This piece originally appeared in Narco.news
“You can’t really wipe out the dreaded drug business for three simple reasons. People need the jobs. The government needs the money. And in the end the police and soldiers all join the business.”
—Charles Bowden, June, 2011 talk at the Commonwealth Club
PICTURE, FOR A MOMENT, the image of a drug trafficker:
His bristling mustache, his shadow-darkened eyes, his demure-looking harem of scantily-clad lovers. Imagine, for a moment, his studded leather boots, and the sharp glint of sunlight off his immaculate gold rings. His expression lies hidden. He contemplates the world from within a blue halo of cigar smoke. If the myths are true, he lives in a sprawling, walled-off mansion, replete with animals and ringed with armed guards. His gunmen can square off with the toughest of militaries, and anyone can be killed when he so desires. No politician lays beyond the temptation of his bribes. The immiseration of entire societies in Latin America is attributable to him, and him alone. He looms above them like a specter: an evil narco-squid whose vast tentacular reach leaves nothing—no person, place, nor institution—uncorrupted.

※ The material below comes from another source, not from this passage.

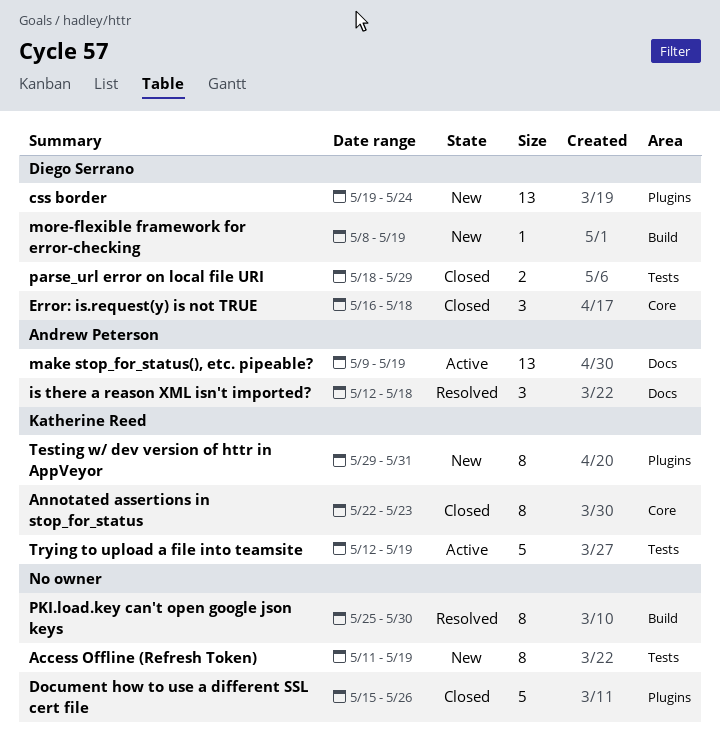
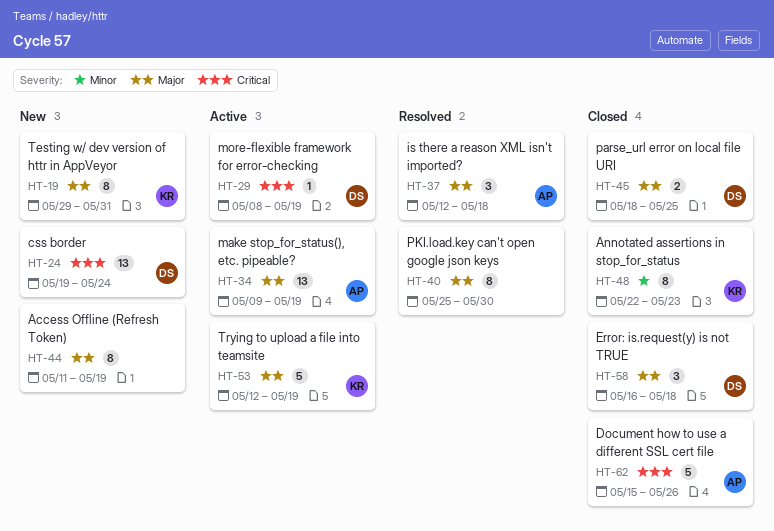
Document how to use a different SSL cert file, owner: none -> Andrew Peterson
more-flexible framework for error-checking, status: New -> Active
parse_url error on local file URI, due: May 29 -> May 25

The above narrative, fanciful, flamboyant, almost cartoonish in nature, can be found on ample display in decades-old cultural industry of drug-themed books, movies, and TV-shows. But that same narrative is reflected with mirror-like precision in sober government discourses justifying drug wars. Despite yielding little asides from increased drug usage and bloodshed of unprecedented scale, Oswaldo Zavala notes with suspicion, governments continue advocating for those wars with that same narrative. With the narrative of the Cartels, the Drug Wars—and vast cultural industry sustained by mythologizing them—continue amassing profits with no end in sight.